__TASK DETAILS__. Count the lines in the items below that contain the word "beans", with case mattering, and reply with the number alone.

··· DATA FOR REVIEW

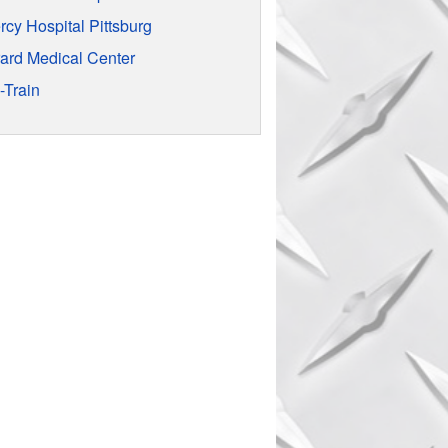
rcy Hospital Pittsburg
rard Medical Center
-Train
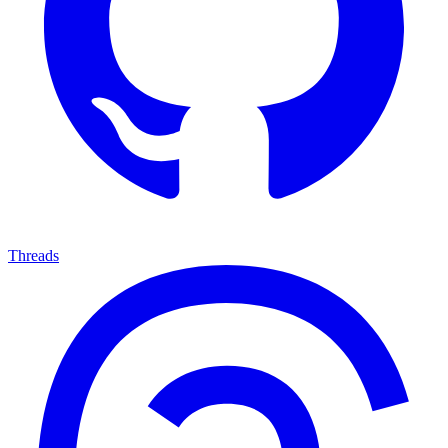
Threads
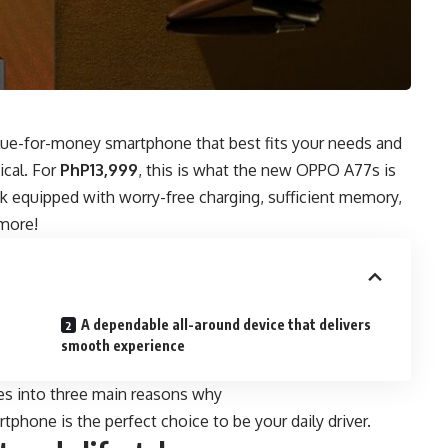
lue-for-money smartphone
that best fits your needs and
tical. For
PhP13,999
, this is what the new OPPO A77s is
ook equipped with worry-free charging, sufficient memory,
 more!
A dependable all-around device that delivers
smooth experience
res into three main reasons why
tphone is the perfect choice to be your daily driver.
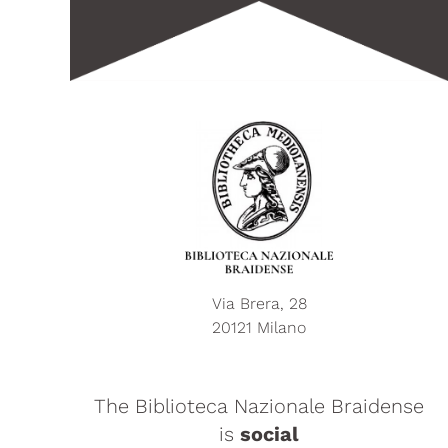
Via Brera, 28
20121 Milano
The Biblioteca Nazionale Braidense
is
social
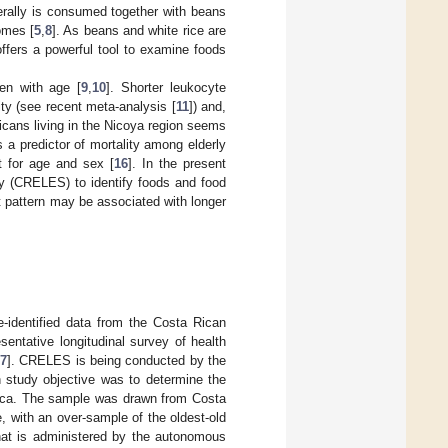
nerally is consumed together with beans
omes [
5
,
8
]. As beans and white rice are
 offers a powerful tool to examine foods
en with age [
9
,
10
]. Shorter leukocyte
ty (see recent meta-analysis [
11
]) and,
Ricans living in the Nicoya region seems
is a predictor of mortality among elderly
t for age and sex [
16
]. In the present
y (CRELES) to identify foods and food
t pattern may be associated with longer
e-identified data from the Costa Rican
ntative longitudinal survey of health
7
]. CRELES is being conducted by the
n study objective was to determine the
a Rica. The sample was drawn from Costa
, with an over-sample of the oldest-old
hat is administered by the autonomous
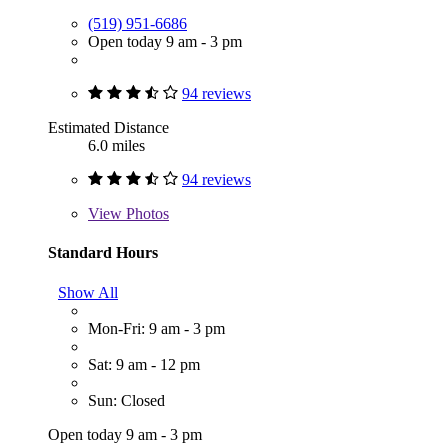
(519) 951-6686
Open today 9 am - 3 pm
94 reviews
Estimated Distance
6.0 miles
94 reviews
View
Photos
Standard Hours
Show All
Mon-Fri: 9 am - 3 pm
Sat: 9 am - 12 pm
Sun: Closed
Open today 9 am - 3 pm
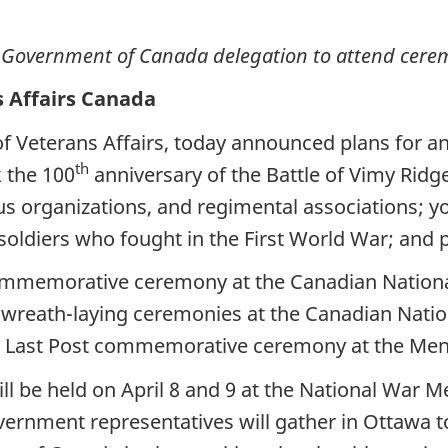
s Government of Canada delegation to attend cere
s Affairs Canada
f Veterans Affairs, today announced plans for a
th
k the 100
anniversary of the Battle of Vimy Ridg
s organizations, and regimental associations; y
 soldiers who fought in the First World War; and 
commemorative ceremony at the Canadian National
 in wreath-laying ceremonies at the Canadian Nat
a Last Post commemorative ceremony at the Meni
 be held on April 8 and 9 at the National War Me
vernment representatives will gather in Ottawa 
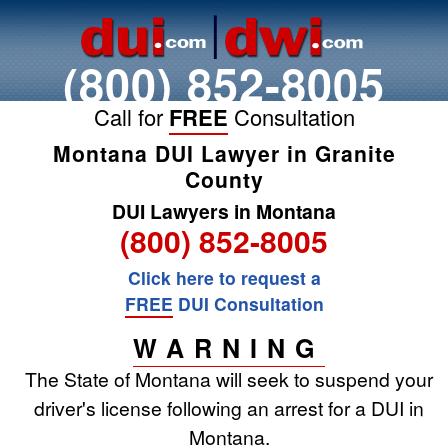
(800) 852-8005
Call for
FREE
Consultation
Montana DUI Lawyer in Granite
County
DUI Lawyers in Montana
(800) 852-8005
Click here to request a
FREE
DUI Consultation
WARNING
The State of Montana will seek to suspend your
driver's license following an arrest for a DUI in
Montana.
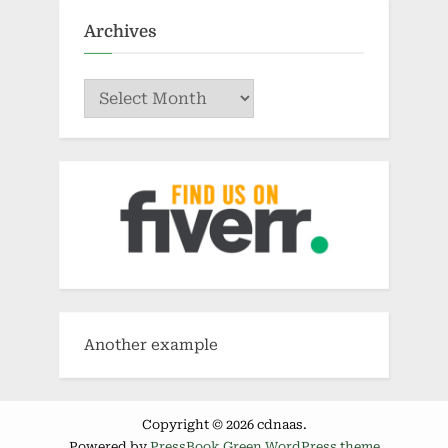
Archives
Archives
Another example
Copyright © 2026 cdnaas.
Powered by
PressBook Green WordPress theme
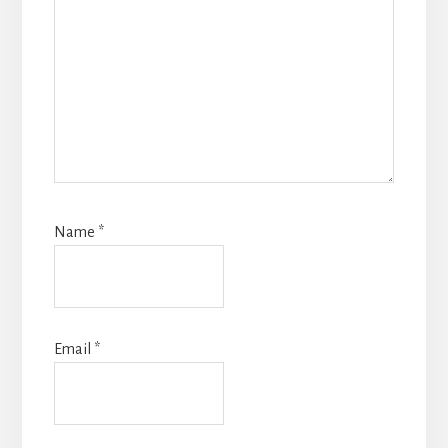
Name
*
Email
*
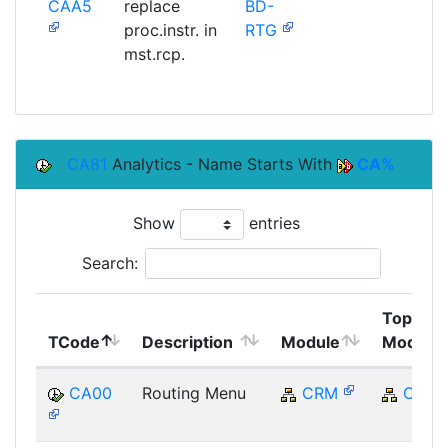
CAA5
replace
BD-
SAP
proc.instr. in
RTG
mst.rcp.
CA81
Analytics - Name Starts With
CA%
Show
entries
Search:
Top
TCode
Description
Module
Module
CA00
Routing Menu
CRM
CRM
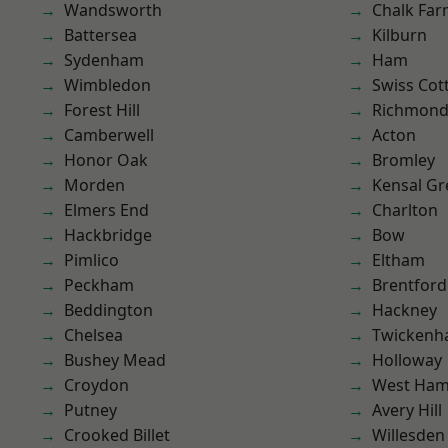
Wandsworth
Chalk Fa
Battersea
Kilburn
Sydenham
Ham
Wimbledon
Swiss Cot
Forest Hill
Richmond
Camberwell
Acton
Honor Oak
Bromley
Morden
Kensal Gr
Elmers End
Charlton
Hackbridge
Bow
Pimlico
Eltham
Peckham
Brentford
Beddington
Hackney
Chelsea
Twicken
Bushey Mead
Holloway
Croydon
West Ham
Putney
Avery Hill
Crooked Billet
Willesden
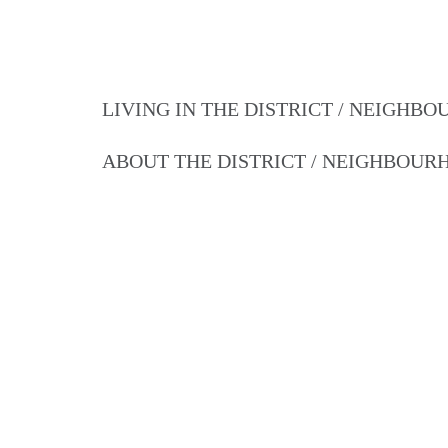
LIVING IN THE DISTRICT / NEIGHB
ABOUT THE DISTRICT / NEIGHBOU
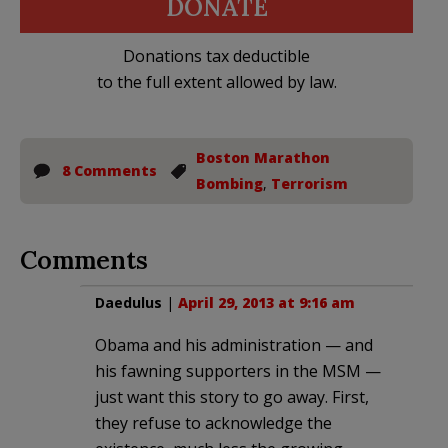
DONATE
Donations tax deductible
to the full extent allowed by law.
Boston Marathon
8 Comments
Bombing
,
Terrorism
Comments
Daedulus
|
April 29, 2013 at 9:16 am
Obama and his administration — and
his fawning supporters in the MSM —
just want this story to go away. First,
they refuse to acknowledge the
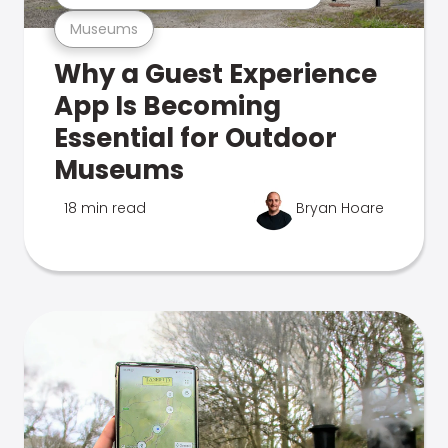
Museums
Why a Guest Experience
App Is Becoming
Essential for Outdoor
Museums
18 min read
Bryan Hoare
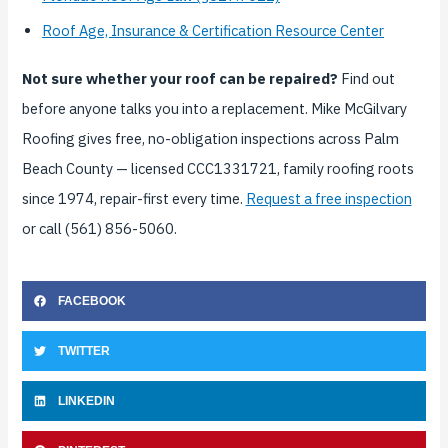
Roof Age, Insurance & Certification Resource Center
Not sure whether your roof can be repaired?
Find out
before anyone talks you into a replacement. Mike McGilvary
Roofing gives free, no-obligation inspections across Palm
Beach County — licensed CCC1331721, family roofing roots
since 1974, repair-first every time.
Request a free inspection
or call (561) 856-5060.
FACEBOOK
TWITTER
LINKEDIN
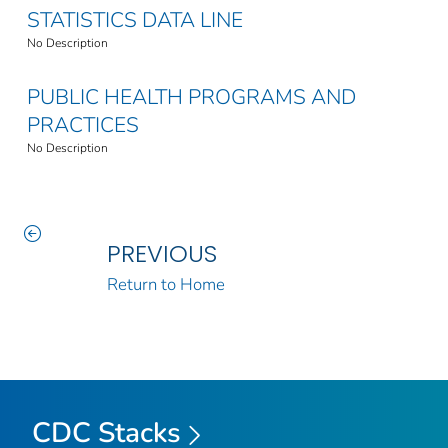
STATISTICS DATA LINE
No Description
PUBLIC HEALTH PROGRAMS AND
PRACTICES
No Description
PREVIOUS
Return to Home
CDC Stacks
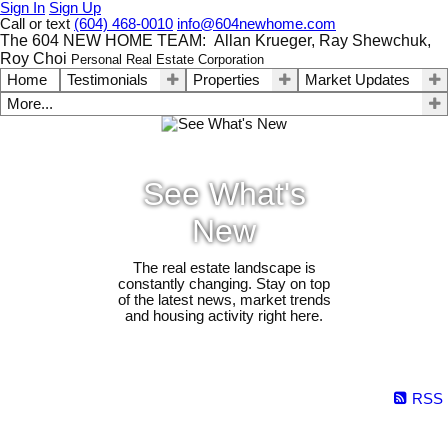
Sign In
Sign Up
Call or text
(604) 468-0010
info@604newhome.com
The 604 NEW HOME TEAM: Allan Krueger, Ray Shewchuk,
Roy Choi
Personal Real Estate Corporation
Home
Testimonials
Properties
Market Updates
More...
See What's
New
The real estate landscape is
constantly changing. Stay on top
of the latest news, market trends
and housing activity right here.
RSS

······

__RESULT OF THIS EXERCISE__. 2